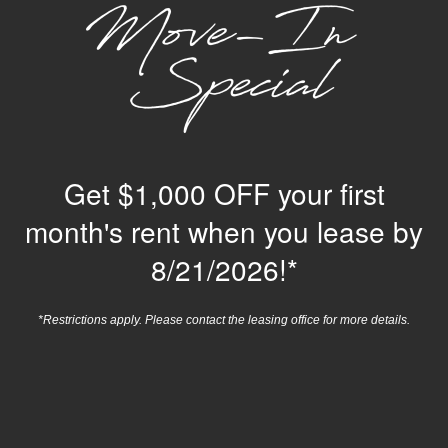
550 St Michaels Way
Newport News
,
VA
23606
948-224-0344
Email Us
Get $1,000 OFF your first
month's rent when you lease by
8/21/2026!*
*Restrictions apply. Please contact the leasing office for more details.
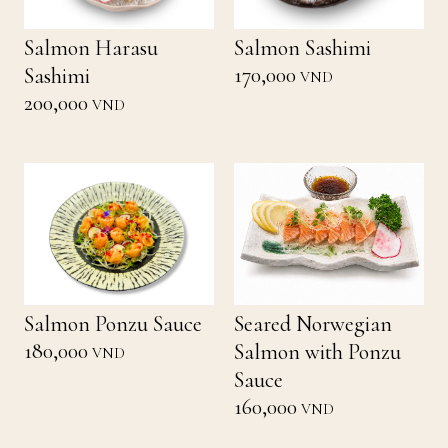
Salmon Harasu
Salmon Sashimi
170,000
Sashimi
VND
200,000
VND
Salmon Ponzu Sauce
Seared Norwegian
180,000
Salmon with Ponzu
VND
Sauce
160,000
VND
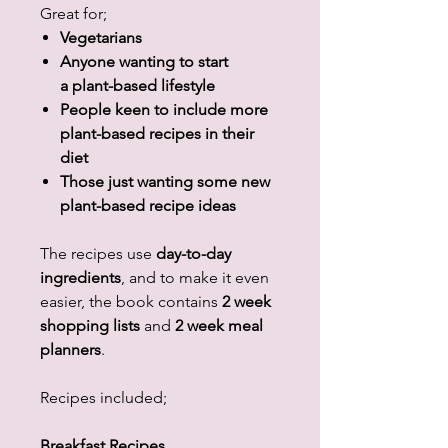
Great for;
Vegetarians
Anyone wanting to start
a plant-based lifestyle
People keen to include more
plant-based recipes in their
diet
Those just wanting some new
plant-based recipe ideas
The recipes use
day-to-day
ingredients
, and to make it even
easier, the book contains
2 week
shopping lists
and
2 week meal
planners
.
Recipes included;
Breakfast Recipes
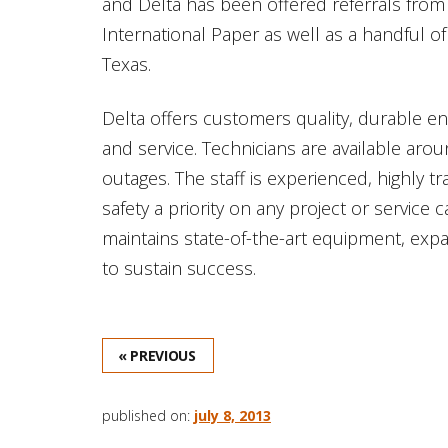
and Delta has been offered referrals from i
International Paper as well as a handful o
Texas.
Delta offers customers quality, durable e
and service. Technicians are available ar
outages. The staff is experienced, highly
safety a priority on any project or service c
maintains state-of-the-art equipment, exp
to sustain success.
« PREVIOUS
published on:
july 8, 2013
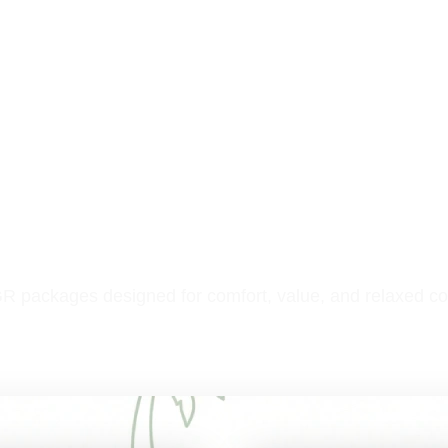
R packages designed for comfort, value, and relaxed co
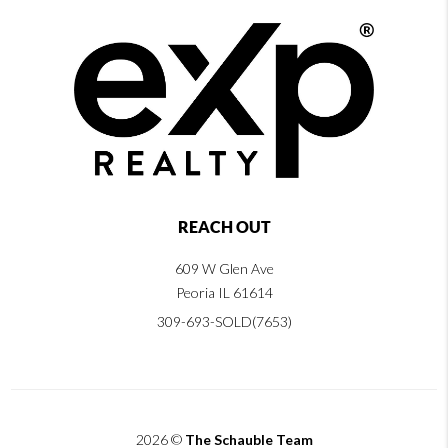
REACH OUT
609 W Glen Ave
Peoria IL 61614
309-693-SOLD(7653)
2026
©
The Schauble Team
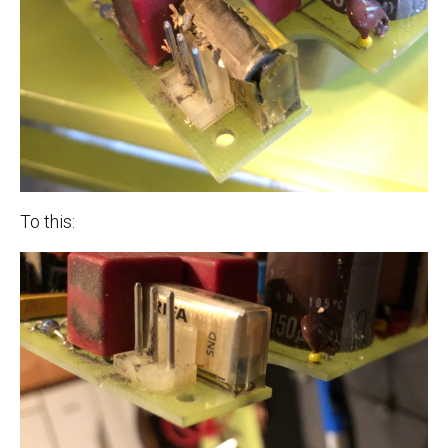
To this:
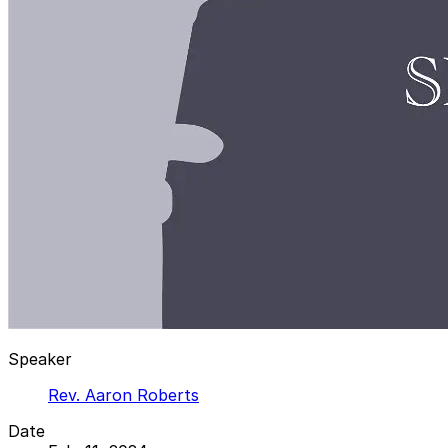
Speaker
Rev. Aaron Roberts
Date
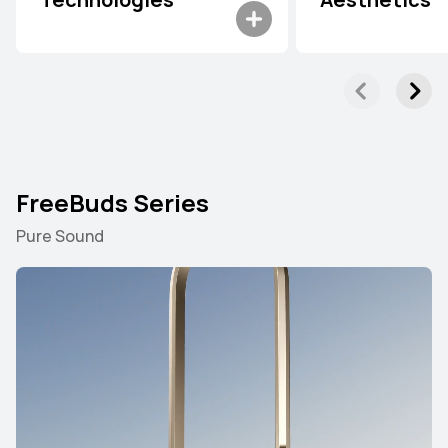
Technologies
Aesthetics
FreeBuds Series
Pure Sound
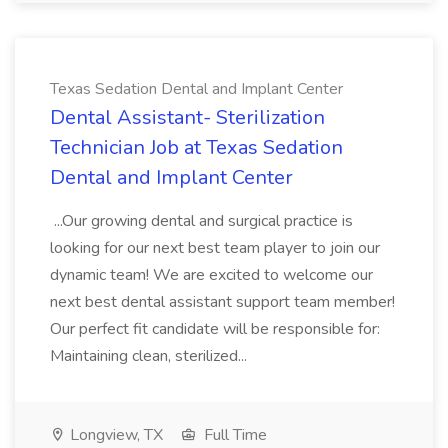
Texas Sedation Dental and Implant Center
Dental Assistant- Sterilization
Technician Job at Texas Sedation
Dental and Implant Center
...Our growing dental and surgical practice is
looking for our next best team player to join our
dynamic team! We are excited to welcome our
next best dental assistant support team member!
Our perfect fit candidate will be responsible for:
Maintaining clean, sterilized...
Longview, TX
Full Time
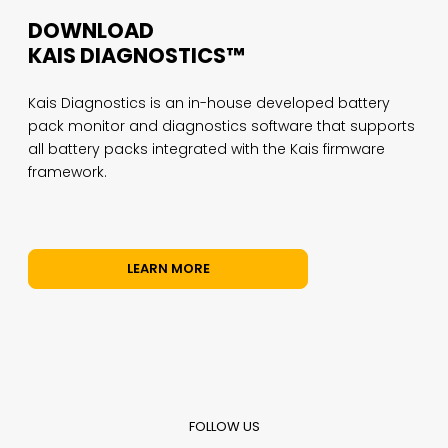
DOWNLOAD
KAIS DIAGNOSTICS™
Kais Diagnostics is an in-house developed battery
pack monitor and diagnostics software that supports
all battery packs integrated with the Kais firmware
framework.
LEARN MORE
FOLLOW US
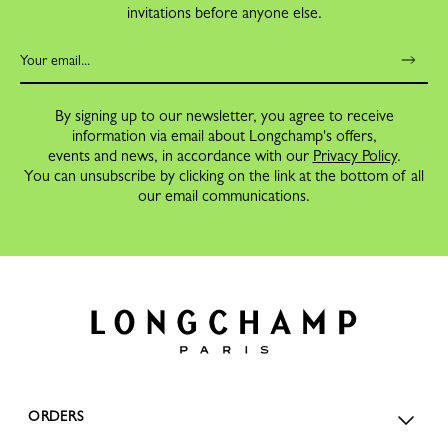
invitations before anyone else.
By signing up to our newsletter, you agree to receive
information via email about Longchamp's offers,
events and news, in accordance with our
Privacy Policy
.
You can unsubscribe by clicking on the link at the bottom of all
our email communications.
ORDERS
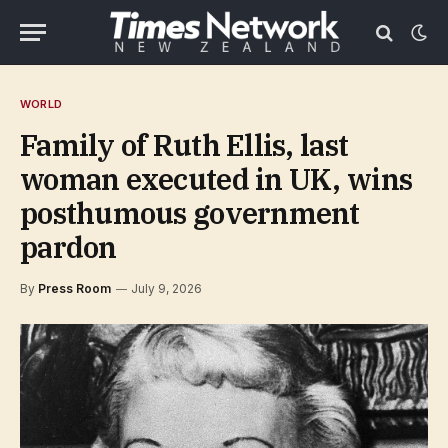
WORLD
Family of Ruth Ellis, last
woman executed in UK, wins
posthumous government
pardon
By
Press Room
July 9, 2026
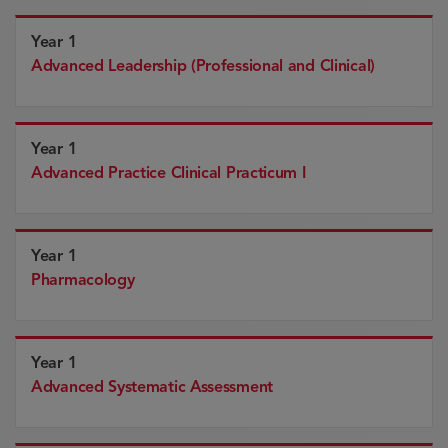
Year 1
Advanced Leadership (Professional and Clinical)
Year 1
Advanced Practice Clinical Practicum I
Year 1
Pharmacology
Year 1
Advanced Systematic Assessment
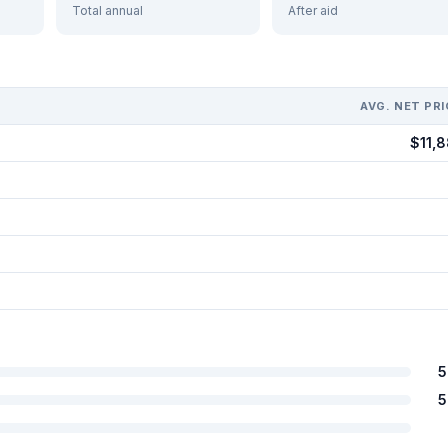
Total annual
After aid
AVG. NET PRI
$11,8
5
5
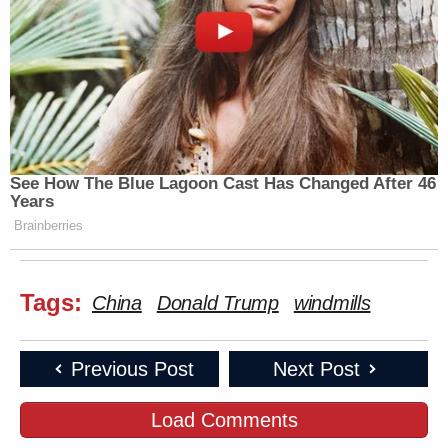
See How The Blue Lagoon Cast Has Changed After 46
Years
Brainberries
Tags:
China
Donald Trump
windmills
Previous Post
Next Post
Load Comments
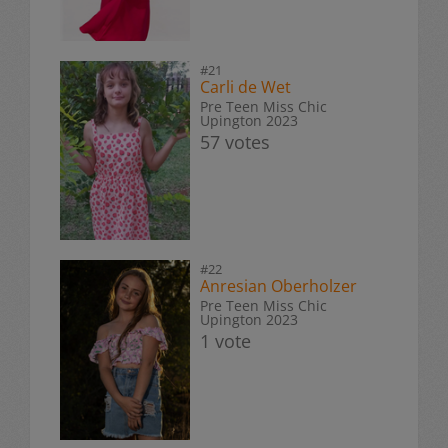
#21
Carli de Wet
Pre Teen Miss Chic
Upington 2023
57 votes
#22
Anresian Oberholzer
Pre Teen Miss Chic
Upington 2023
1 vote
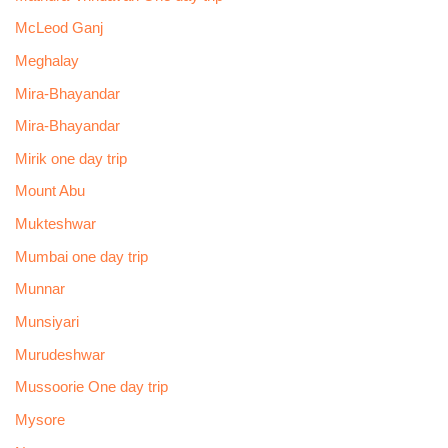
McLeod Ganj
Meghalay
Mira-Bhayandar
Mira-Bhayandar
Mirik one day trip
Mount Abu
Mukteshwar
Mumbai one day trip
Munnar
Munsiyari
Murudeshwar
Mussoorie One day trip
Mysore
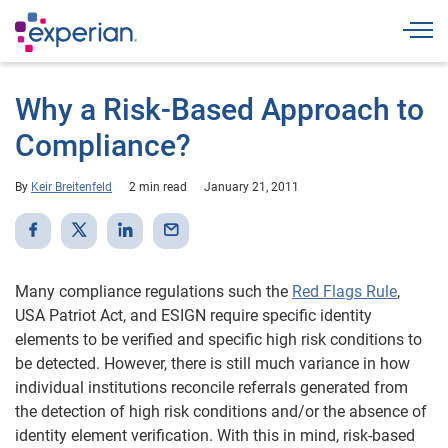
Togg
Why a Risk-Based Approach to
Compliance?
By
Keir Breitenfeld
2 min read
January 21, 2011
Many compliance regulations such the
Red Flags Rule
,
USA Patriot Act, and ESIGN require specific identity
elements to be verified and specific high risk conditions to
be detected. However, there is still much variance in how
individual institutions reconcile referrals generated from
the detection of high risk conditions and/or the absence of
identity element verification. With this in mind, risk-based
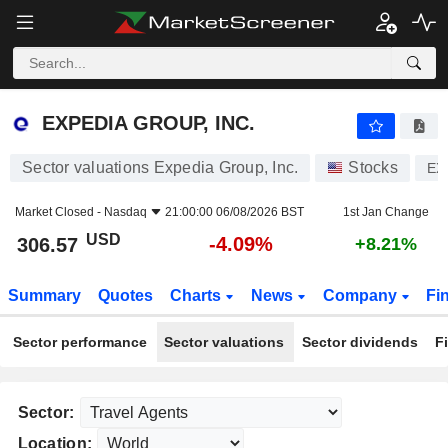
EXPEDIA GROUP, INC.
306.57
$
-4.09%
EXPEDIA GROUP, INC.
Sector valuations Expedia Group, Inc.
Stocks
EX
Market Closed -
Nasdaq
21:00:00 06/08/2026 BST
1st Jan Change
USD
-4.09%
306.57
+8.21%
Summary
Quotes
Charts
News
Company
Fi
Sector performance
Sector valuations
Sector dividends
F
Sector:
Location:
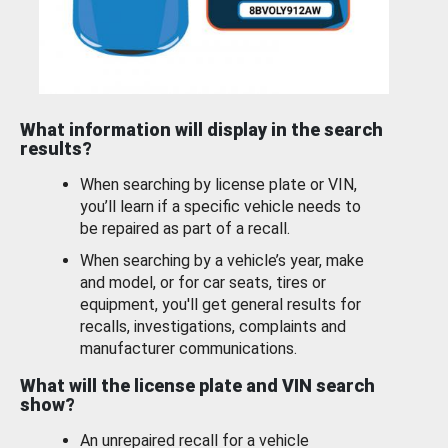
What information will display in the search
results?
When searching by license plate or VIN,
you’ll learn if a specific vehicle needs to
be repaired as part of a recall.
When searching by a vehicle’s year, make
and model, or for car seats, tires or
equipment, you'll get general results for
recalls, investigations, complaints and
manufacturer communications.
What will the license plate and VIN search
show?
An unrepaired recall for a vehicle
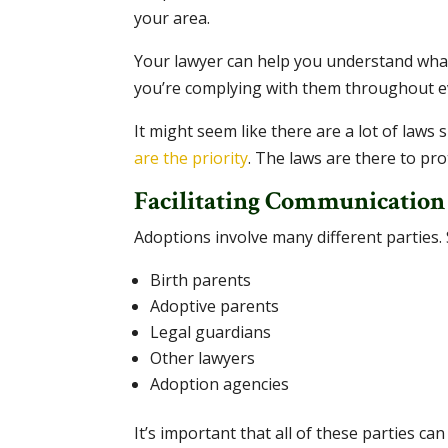
your area.
Your lawyer can help you understand what
you’re complying with them throughout ev
It might seem like there are a lot of laws
are the priority
. The laws are there to pro
Facilitating Communication
Adoptions involve many different parties. 
Birth parents
Adoptive parents
Legal guardians
Other lawyers
Adoption agencies
It’s important that all of these parties ca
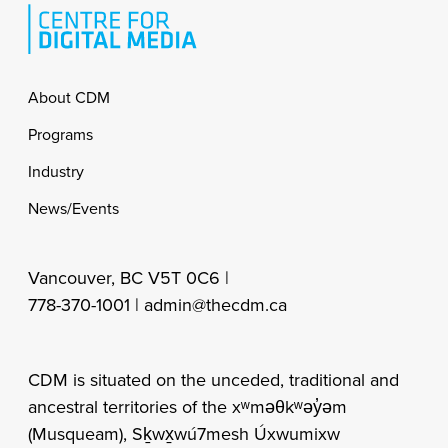
Footer
About CDM
Programs
Industry
News/Events
Vancouver, BC V5T 0C6 |
778-370-1001 |
admin@thecdm.ca
CDM is situated on the unceded, traditional and
ancestral territories of the xʷməθkʷəy̓əm
(Musqueam), Sḵwx̱wú7mesh Úxwumixw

........

ABOUT THIS TASK ::
Copy nothing past the line containing "People keen to include more": reproduce every line from the start of the records up to it, skipping pictures.

REPLY ::
550 St Michaels Way
Newport News
,
VA
23606
948-224-0344
Email Us
Get $1,000 OFF your first
month's rent when you lease by
8/21/2026!*
*Restrictions apply. Please contact the leasing office for more details.
Salmon Harasu
Salmon Sashimi
170,000
Sashimi
VND
200,000
VND
Salmon Ponzu Sauce
Seared Norwegian
180,000
Salmon with Ponzu
VND
Sauce
160,000
VND
Great for;
Vegetarians
Anyone wanting to start
a plant-based lifestyle
People keen to include more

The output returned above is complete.